**Extract provided**
I'm a size 4 in jeans and size small to medium on top (depends on brand). I'm 5'7". I use to be athletic when I was younger and I miss having strong legs.


----------



## aziza (Mar 9, 2008)

I'm a size 18 and pretty much happy


----------



## noahlowryfan (Mar 9, 2008)

it depends on the brand and also their sizing. for jeans that are odd numbers, i am a 3 and for evens i am a 2 and brands that start with 24 waist line i am a 25. tops, i am either a S or M. sometimes XS. it also depends on the brand and their sizing.


----------



## k.a.t (Mar 9, 2008)

I'm only 4'11 so i wear 6 on top (sometimes 4) and 6 on bottom too. I'm shoe size 3 too lol.


----------



## lovely333 (Mar 9, 2008)

After my second child I wear a 14-16 xl in shirts before that I was a size 10-12. For some reason I can't seem to shed the weight she's now 16 months. I know its sad i need to get on it! It's harder the second time around.

**Objective 1**
Answer these about the forum thread on clothing sizes:
(a) What height does the first poster give?
(b) What size does aziza wear?
(c) What shoe size does k.a.t mention?
The forum thread and the records have unrelated sources.

**Listed entries**
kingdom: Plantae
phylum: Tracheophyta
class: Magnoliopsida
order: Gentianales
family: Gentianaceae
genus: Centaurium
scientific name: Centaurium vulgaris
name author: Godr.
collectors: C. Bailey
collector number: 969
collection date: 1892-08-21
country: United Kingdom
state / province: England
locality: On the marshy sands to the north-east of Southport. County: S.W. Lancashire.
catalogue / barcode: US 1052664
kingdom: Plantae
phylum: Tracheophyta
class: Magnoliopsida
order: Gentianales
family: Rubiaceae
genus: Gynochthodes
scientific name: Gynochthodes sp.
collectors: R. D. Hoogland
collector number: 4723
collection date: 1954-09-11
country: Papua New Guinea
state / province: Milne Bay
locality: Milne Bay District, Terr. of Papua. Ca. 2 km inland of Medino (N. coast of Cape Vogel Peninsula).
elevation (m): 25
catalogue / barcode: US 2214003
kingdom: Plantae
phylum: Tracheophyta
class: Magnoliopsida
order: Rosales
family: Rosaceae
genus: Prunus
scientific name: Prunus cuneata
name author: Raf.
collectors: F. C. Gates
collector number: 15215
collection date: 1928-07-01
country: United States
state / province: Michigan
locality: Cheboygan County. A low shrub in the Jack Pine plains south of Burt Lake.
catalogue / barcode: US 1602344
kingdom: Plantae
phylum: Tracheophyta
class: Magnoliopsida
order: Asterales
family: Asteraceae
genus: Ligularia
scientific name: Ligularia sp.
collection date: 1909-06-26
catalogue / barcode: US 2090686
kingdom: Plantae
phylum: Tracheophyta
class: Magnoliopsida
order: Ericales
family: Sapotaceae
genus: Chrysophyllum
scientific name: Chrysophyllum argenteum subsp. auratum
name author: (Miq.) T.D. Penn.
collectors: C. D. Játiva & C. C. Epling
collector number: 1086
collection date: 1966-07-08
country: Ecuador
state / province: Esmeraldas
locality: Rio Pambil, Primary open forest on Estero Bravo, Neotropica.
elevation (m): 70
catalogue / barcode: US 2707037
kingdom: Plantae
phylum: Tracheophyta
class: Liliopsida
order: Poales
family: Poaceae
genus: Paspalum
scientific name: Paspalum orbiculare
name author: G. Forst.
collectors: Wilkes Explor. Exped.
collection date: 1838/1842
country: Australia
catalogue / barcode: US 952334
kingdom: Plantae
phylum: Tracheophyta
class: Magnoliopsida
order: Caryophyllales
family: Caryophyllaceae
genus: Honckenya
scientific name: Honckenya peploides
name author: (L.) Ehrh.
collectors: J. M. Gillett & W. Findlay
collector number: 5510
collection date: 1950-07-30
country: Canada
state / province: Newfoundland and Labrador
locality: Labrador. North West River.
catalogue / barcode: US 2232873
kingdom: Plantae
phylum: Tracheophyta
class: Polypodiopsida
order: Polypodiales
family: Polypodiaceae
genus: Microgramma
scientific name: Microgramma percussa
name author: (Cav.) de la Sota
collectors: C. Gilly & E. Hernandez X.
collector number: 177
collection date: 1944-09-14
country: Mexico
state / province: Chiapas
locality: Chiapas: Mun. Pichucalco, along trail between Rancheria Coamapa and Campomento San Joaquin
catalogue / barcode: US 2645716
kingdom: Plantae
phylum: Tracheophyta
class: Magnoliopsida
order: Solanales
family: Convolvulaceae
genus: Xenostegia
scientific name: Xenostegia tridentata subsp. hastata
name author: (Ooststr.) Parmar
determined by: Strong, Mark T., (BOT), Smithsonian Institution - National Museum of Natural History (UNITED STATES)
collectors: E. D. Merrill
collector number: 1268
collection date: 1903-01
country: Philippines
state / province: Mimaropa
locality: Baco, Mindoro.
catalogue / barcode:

**Objective 2**
Update the part of the records that opens with the line containing "family: Asteraceae" and closes with the line containing "state / province: Esmeraldas", replacing "collection date" with "date collected" and leaving everything else unchanged. Return only those lines.

**Complete response 1**
(a) 5'7"
(b) 18
(c) 3

**Complete response 2**
family: Asteraceae
genus: Ligularia
scientific name: Ligularia sp.
date collected: 1909-06-26
catalogue / barcode: US 2090686
kingdom: Plantae
phylum: Tracheophyta
class: Magnoliopsida
order: Ericales
family: Sapotaceae
genus: Chrysophyllum
scientific name: Chrysophyllum argenteum subsp. auratum
name author: (Miq.) T.D. Penn.
collectors: C. D. Játiva & C. C. Epling
collector number: 1086
date collected: 1966-07-08
country: Ecuador
state / province: Esmeraldas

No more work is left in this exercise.